The display is, on paper, a big step up from Acer’s previous Vero laptop.
Two of the 514's ports can be used to fast charge the battery up to 50 percent in 30 minutes, while one of the other ports can be used to connect an audio device. The computer has a Flare-reducingWebcam.
The keycaps are made of 50 percent post-consumer recycled plastic, while the trackpad is made of 100 percent ocean bound plastic. The majority of the plastic is recycled. While that is not as impressive as a $1,200 MacBook Air which has a 100 percent recycled chassis, it is nice to see that the company is giving more detail than Apple. I wasn't able to find any numbers to back up the claims that the Chromebooks has an " eco-friendly design"
The Chromebook is easy to repair and upgrade, with standard screws allowing you to access the memory and storage, which you may need to do, given that the biggest solid state drive you can get with the 514 is 512 gigabytes. Framework has a laptop that is almost completely repairable and upgradeable, but the base model is almost double the price, at $499.99, and comes with a Core i3 processor, 8 gigabytes of RAM, and 128 gigabytes of storage.
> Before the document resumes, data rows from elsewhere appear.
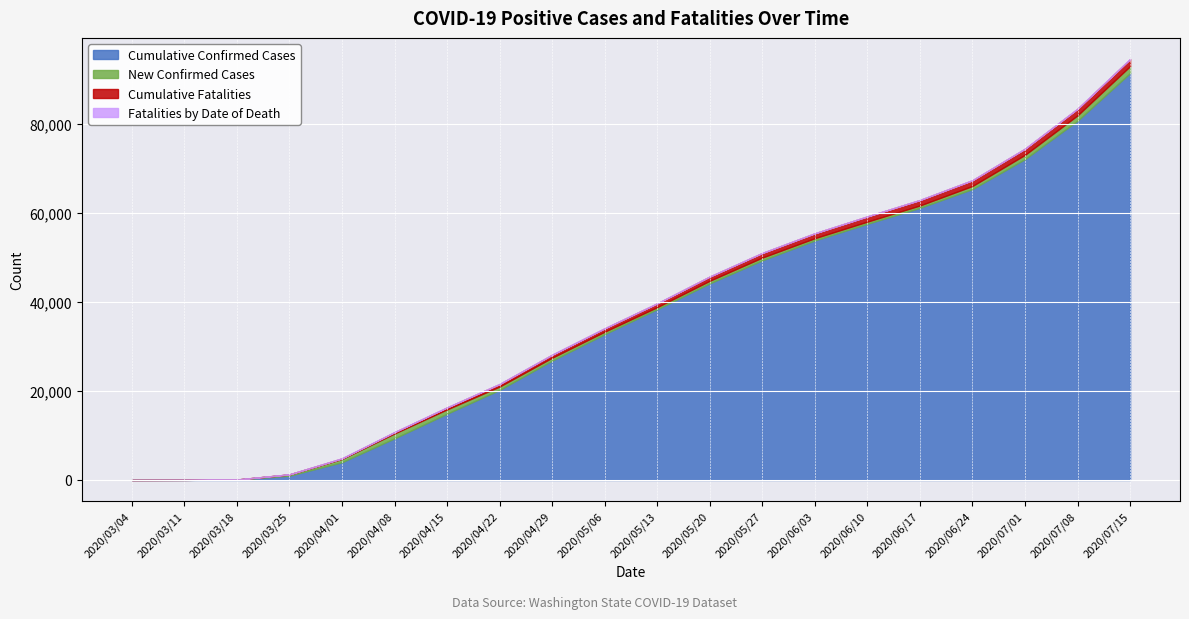

Where is Fatalities by Date of Death nearest to the value 12?

2020/05/06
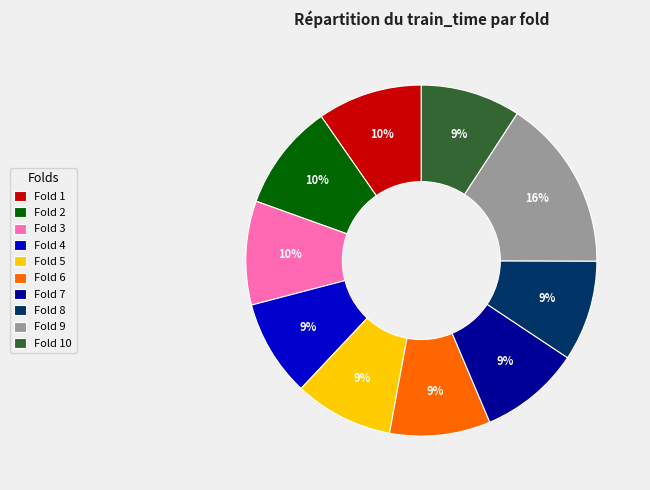

Combined, do Fold 3 and Fold 5 account for over 50%?

No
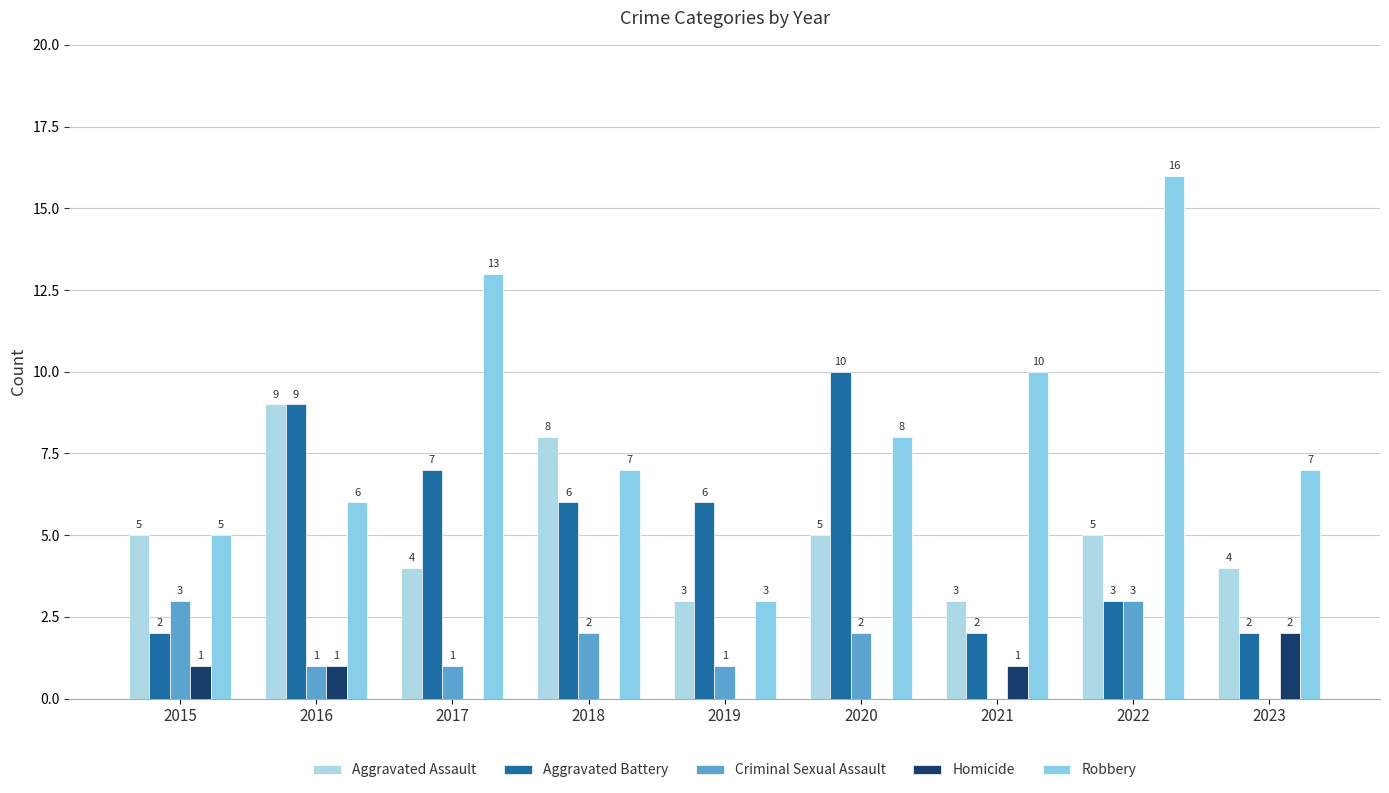

List the labels in order of Aggravated Battery value, largest first.

2020, 2016, 2017, 2018, 2019, 2022, 2015, 2021, 2023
My co-worker Monica Chin said that the Windows version doesn't provide a great value at that price point. It's good news for the environment that the 514 is running ChromeOS, which is less demanding than Windows, which could help it stay out of the landfill.
We had a lot of problems with the original Vero laptop, but it seems like the problems have been solved. It is difficult to consume your way to ecological responsibility and if you do have to buy something it should last a long time. If you want a computer that is a bit eco-friendlier, you can install ChromeOS Flex on an old Windows laptop purchased from a local used computer store or dug out of a closet. The Vero 514 will be available at Best Buy in October, if you want something with a bit more modern hardware.